Scan the lines below; pull out those with "into".

** Opening Given records block **

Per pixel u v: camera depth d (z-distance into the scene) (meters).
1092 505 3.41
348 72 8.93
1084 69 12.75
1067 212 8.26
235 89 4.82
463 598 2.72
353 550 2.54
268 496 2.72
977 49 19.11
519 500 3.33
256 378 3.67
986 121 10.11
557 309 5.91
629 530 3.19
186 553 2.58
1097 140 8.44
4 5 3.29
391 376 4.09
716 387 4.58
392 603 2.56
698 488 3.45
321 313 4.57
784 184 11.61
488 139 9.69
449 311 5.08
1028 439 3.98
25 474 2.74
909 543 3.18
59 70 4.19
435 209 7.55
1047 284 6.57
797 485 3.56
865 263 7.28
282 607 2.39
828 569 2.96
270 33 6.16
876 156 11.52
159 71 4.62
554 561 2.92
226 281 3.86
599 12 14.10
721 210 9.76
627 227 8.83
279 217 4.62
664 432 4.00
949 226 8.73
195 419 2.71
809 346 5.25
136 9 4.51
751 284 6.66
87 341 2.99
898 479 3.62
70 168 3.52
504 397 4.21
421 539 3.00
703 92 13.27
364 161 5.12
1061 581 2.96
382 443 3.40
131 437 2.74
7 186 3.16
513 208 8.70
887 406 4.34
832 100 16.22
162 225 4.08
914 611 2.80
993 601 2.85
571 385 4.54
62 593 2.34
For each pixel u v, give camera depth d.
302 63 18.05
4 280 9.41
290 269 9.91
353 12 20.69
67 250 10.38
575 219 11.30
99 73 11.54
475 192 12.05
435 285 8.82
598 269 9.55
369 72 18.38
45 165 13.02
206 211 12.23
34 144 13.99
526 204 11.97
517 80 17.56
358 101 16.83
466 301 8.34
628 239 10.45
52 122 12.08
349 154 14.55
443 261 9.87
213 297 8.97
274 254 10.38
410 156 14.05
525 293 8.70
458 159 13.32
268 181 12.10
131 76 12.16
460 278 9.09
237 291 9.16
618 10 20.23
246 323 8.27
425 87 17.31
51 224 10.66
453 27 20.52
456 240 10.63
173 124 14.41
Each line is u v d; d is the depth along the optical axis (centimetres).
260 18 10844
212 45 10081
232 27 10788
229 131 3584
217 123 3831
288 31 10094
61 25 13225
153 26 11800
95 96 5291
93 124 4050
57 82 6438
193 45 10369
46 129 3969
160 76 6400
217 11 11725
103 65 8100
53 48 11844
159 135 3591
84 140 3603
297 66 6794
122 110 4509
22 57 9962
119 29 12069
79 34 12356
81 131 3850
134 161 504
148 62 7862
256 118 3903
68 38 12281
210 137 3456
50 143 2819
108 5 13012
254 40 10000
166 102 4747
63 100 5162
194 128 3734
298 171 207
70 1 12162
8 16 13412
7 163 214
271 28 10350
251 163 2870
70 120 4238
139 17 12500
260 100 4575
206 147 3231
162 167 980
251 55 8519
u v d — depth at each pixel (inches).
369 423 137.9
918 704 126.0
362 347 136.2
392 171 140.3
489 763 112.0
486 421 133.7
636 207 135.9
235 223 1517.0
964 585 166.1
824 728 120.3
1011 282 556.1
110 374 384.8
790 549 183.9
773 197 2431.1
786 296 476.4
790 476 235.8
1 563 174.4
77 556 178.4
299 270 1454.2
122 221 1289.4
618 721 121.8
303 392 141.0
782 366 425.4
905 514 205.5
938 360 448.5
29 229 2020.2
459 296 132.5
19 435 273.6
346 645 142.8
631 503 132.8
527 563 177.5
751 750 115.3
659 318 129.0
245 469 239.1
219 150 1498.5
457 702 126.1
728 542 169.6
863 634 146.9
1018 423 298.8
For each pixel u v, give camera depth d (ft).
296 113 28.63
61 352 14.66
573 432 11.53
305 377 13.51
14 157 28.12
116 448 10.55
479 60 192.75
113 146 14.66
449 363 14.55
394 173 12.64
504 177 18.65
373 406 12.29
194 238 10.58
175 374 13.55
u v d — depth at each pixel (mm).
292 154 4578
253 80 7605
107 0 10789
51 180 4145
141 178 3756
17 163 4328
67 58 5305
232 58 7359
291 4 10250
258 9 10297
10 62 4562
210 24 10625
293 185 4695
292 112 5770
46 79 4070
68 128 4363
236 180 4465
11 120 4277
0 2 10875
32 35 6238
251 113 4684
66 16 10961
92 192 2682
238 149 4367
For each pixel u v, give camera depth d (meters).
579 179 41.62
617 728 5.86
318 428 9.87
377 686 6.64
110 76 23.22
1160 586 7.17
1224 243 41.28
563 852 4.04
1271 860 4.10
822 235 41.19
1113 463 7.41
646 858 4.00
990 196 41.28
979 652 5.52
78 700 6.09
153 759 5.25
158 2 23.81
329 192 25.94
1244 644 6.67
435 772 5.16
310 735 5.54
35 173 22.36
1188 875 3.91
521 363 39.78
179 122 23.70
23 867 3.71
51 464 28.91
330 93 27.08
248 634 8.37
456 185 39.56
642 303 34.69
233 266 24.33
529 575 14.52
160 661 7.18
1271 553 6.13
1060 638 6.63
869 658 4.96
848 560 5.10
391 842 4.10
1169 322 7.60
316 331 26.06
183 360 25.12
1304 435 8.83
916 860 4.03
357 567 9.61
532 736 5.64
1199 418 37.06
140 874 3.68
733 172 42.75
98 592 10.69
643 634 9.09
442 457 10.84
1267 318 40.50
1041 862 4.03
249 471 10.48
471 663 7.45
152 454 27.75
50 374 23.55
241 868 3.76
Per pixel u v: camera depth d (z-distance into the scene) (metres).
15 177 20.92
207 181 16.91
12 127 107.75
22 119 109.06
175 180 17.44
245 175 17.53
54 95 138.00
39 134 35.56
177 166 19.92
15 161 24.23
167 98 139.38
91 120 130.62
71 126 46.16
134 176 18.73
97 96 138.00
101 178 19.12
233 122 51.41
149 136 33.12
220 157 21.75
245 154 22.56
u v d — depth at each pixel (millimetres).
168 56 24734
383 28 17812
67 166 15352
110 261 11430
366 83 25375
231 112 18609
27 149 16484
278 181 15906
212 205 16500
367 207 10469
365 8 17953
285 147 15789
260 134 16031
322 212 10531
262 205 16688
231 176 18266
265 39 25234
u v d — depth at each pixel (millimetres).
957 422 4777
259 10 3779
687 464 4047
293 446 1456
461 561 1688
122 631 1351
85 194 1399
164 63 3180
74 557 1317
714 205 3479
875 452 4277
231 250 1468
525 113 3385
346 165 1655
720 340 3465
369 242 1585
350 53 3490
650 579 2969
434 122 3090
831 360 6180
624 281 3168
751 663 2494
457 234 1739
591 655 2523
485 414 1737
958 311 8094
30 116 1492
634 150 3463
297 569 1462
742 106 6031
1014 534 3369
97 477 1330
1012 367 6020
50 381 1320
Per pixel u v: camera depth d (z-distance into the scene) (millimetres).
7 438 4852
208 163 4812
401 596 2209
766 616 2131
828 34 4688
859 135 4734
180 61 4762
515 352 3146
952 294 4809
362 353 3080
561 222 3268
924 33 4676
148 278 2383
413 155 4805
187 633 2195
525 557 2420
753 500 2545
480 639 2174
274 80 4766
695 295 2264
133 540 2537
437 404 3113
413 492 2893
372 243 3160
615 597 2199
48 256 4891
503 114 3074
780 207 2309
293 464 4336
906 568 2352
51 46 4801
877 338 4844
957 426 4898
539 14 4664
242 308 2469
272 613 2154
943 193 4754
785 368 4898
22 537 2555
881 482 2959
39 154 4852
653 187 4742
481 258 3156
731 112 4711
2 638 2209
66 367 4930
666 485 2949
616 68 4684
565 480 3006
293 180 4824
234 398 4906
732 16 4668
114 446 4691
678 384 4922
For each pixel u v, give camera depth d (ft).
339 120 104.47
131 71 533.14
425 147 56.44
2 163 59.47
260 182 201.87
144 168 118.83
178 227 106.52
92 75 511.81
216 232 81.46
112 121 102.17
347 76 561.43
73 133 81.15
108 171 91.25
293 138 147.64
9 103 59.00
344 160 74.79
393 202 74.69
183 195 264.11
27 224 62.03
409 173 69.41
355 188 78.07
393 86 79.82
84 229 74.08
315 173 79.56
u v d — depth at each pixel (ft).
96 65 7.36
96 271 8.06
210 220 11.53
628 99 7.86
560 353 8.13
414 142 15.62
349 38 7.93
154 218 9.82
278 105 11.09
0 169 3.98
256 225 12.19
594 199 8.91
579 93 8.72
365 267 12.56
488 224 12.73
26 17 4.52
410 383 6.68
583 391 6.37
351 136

** Closing Given records block **

* _Written solution_:
Per pixel u v: camera depth d (z-distance into the scene) (meters).
Per pixel u v: camera depth d (z-distance into the scene) (metres).
Per pixel u v: camera depth d (z-distance into the scene) (millimetres).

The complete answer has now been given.